Die Vereinbarung umfasst auch spezifische Massnahmen für das Fahrpersonal: Entlastung durch vier Ablöser:innen pro Woche mobil auf dem Netz in Spitzenzeiten, keine Lenkzeiten über 4 ½ Stunden ab 19. August 2024, vollständige Überarbeitung der Dienstpläne mit Zustimmung des Personals, um vor allem Lenkzeiten über vier Stunden abzuschaffen, und spätestens ab Dezember 2025 fünf verkürzte Zeitfenster für die «voltigeurs»: d. h. die dienstjüngsten Fahrer:innen, die an gewissen Tagen solche Fenster statt fester Dienste zugeteilt erhalten.

Pausenräume und Toiletten

Gearbeitet wird auch an den Pausenräumen (Eröffnung neuer oder Erweiterung bestehender Räume) und Toiletten (neu tagsüber am «Jardin botanique», fünf Endstationen haben noch keine). Dazu kommt die Verlängerung des Moratoriums bezüglich Parkplatzgebühren um ein Jahr sowie der erwähnte Rekrutierungsplan.

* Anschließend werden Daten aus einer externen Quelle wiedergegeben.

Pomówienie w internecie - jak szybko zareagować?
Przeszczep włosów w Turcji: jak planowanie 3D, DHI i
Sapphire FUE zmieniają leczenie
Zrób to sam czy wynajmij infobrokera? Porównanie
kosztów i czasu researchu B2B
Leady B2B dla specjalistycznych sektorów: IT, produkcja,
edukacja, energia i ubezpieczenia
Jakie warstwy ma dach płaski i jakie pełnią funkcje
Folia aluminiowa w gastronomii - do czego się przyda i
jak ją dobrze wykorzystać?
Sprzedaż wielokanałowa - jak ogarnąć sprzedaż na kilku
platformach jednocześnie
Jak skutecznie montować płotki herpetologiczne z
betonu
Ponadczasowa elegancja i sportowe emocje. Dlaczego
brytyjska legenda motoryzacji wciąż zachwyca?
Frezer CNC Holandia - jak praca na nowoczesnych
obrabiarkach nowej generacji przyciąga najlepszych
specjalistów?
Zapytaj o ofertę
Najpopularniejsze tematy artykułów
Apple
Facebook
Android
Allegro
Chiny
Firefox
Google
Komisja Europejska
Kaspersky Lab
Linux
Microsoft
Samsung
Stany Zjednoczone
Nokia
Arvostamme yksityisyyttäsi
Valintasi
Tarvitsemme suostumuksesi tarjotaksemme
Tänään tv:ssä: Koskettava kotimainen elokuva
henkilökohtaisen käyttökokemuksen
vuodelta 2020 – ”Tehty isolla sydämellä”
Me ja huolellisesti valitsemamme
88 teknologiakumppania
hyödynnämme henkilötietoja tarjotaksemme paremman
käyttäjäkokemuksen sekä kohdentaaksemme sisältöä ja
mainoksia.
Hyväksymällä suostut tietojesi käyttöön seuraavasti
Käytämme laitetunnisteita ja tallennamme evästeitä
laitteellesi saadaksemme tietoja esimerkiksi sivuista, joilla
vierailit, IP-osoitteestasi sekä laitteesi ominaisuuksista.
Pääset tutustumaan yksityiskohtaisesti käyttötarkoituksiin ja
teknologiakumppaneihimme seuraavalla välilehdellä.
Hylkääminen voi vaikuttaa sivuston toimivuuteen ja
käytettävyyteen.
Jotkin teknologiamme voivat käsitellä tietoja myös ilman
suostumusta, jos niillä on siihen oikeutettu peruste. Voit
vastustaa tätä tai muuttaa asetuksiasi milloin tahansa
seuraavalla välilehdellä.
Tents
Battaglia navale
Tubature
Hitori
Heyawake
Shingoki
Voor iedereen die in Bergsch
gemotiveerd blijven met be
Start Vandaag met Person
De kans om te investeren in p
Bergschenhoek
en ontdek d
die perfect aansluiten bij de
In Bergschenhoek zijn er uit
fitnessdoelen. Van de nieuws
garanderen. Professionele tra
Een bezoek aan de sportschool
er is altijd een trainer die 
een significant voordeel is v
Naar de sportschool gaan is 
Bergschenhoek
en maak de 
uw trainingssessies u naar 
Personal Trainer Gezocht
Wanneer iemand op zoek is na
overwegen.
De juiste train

«Wir werden natürlich darüber wachen, dass die Leitung die eingegangenen Verpflichtungen einhält. Und wir danken unseren Kolleginnen und Kollegen, die sich während der ganzen Verhandlungen mobilisiert und ihre Meinung klar zum Ausdruck gebracht haben. Dank ihrer Entschlossenheit haben wir Massnahmen erreicht, die die Belastung der Fahrer:innen reduzieren und den Beruf attraktiver machen. Das Unternehmen hat verstanden, dass das zu seinem Vorteil ist, weil es nur so das nötige Personal rekrutieren kann, das es für die Mobilität der Zukunft braucht», sagt Aurélie Lelong.